START PAGE TEXT

I'd speculate that a lot of this is down to the kind of diagnostic tests run on the typical patient coming in for treatment. I know from personal experience that in Europe it's a lot less and tends to be a "take an advil, go home and rest" while on my last trip to hospital for broken toe I got every blood test possible done too.
As a doctor friend of mine says, if you apply enough analysis you'll find something wrong somewhere. I think this might be the case in the US and Canada.
I don’t think that’s the main culprit. US has higher incomes than most Euro countries but generally 5 years less of life expectancy. I think there’s at least one major environmental culprit that Americans will eventually be incensed at, like the Sackler situation but much worse.
I wouldn’t bet on construction materials, unless it’s something PFAS-like that accumulates indefinitely and causes problems. But I like the suggestion because we need more out of the box theorizing instead of the obesity trope which clearly isn’t unique to the US.
I'd get this if we were talking about say influenza incidence rates, or cancer survival rates, but not cancer incidence rates.
Given the progressive and terminal nature of cancer, there comes a point where any relatively modern healthcare system will be forced to diagnose it.
That said, non-malignant tumors and other "could be cancer if you squint a bit" like states are relatively common in perfectly healthy people. If you go looking for them on a shoot first and ask questions later, you might very well inflate incidence rates quite significantly. The economic incentives at least in the US healthcare system seems to strongly favor discovering new diagnoses, whether or not they are actually there.
As a doctor friend of mine says, if you apply enough analysis you'll find something wrong somewhere. I think this might be the case in the US and Canada.

END PAGE TEXT

## YOUR GOAL
Duplicate, word for word, the passage of the discussion on cancer diagnosis rates that begins with the words containing "I'd speculate that" and ends with "but much worse.".

START RECORDS SHOWN

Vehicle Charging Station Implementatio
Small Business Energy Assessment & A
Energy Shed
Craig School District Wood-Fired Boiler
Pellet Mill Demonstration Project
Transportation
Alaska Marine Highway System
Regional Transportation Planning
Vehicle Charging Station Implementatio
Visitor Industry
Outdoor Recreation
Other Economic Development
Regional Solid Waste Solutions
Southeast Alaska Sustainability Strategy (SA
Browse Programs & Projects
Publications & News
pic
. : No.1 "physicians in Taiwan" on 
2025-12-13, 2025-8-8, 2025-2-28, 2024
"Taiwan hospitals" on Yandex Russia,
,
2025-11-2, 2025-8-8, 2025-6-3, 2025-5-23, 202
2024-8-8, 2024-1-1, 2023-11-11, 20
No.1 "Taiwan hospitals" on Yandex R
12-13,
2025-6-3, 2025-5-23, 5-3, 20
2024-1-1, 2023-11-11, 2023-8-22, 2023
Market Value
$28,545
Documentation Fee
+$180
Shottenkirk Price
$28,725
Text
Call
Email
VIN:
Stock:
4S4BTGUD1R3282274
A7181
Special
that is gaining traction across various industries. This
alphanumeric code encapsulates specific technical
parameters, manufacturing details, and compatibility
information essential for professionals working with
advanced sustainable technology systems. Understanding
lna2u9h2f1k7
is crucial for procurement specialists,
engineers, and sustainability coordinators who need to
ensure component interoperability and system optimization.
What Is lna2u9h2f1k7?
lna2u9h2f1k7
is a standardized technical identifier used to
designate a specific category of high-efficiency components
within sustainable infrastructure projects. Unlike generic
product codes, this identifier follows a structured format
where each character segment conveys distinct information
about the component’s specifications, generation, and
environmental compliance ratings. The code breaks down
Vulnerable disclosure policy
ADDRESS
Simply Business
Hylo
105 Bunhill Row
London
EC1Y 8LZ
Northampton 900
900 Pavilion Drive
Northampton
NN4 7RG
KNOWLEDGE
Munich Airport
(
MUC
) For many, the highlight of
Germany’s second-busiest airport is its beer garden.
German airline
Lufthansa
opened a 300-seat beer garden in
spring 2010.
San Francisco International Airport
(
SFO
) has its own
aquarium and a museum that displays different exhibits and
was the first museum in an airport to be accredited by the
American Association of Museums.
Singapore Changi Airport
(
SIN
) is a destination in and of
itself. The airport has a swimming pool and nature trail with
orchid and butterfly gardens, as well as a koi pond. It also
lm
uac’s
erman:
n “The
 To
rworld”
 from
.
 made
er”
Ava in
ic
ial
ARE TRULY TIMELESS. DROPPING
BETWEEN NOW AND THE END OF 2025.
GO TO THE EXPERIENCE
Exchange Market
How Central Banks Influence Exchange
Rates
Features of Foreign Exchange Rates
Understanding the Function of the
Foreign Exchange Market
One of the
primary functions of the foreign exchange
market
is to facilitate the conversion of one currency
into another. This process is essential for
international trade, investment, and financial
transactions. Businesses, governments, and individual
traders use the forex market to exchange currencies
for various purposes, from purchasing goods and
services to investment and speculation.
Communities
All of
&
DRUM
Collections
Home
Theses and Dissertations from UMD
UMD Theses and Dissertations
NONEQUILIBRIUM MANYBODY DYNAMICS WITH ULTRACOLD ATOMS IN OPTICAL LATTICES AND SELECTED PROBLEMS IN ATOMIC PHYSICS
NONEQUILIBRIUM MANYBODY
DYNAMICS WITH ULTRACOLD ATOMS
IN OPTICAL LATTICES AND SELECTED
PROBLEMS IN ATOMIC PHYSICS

END RECORDS SHOWN

## OUTPUT BELOW
I'd speculate that a lot of this is down to the kind of diagnostic tests run on the typical patient coming in for treatment. I know from personal experience that in Europe it's a lot less and tends to be a "take an advil, go home and rest" while on my last trip to hospital for broken toe I got every blood test possible done too.
As a doctor friend of mine says, if you apply enough analysis you'll find something wrong somewhere. I think this might be the case in the US and Canada.
I don’t think that’s the main culprit. US has higher incomes than most Euro countries but generally 5 years less of life expectancy. I think there’s at least one major environmental culprit that Americans will eventually be incensed at, like the Sackler situation but much worse.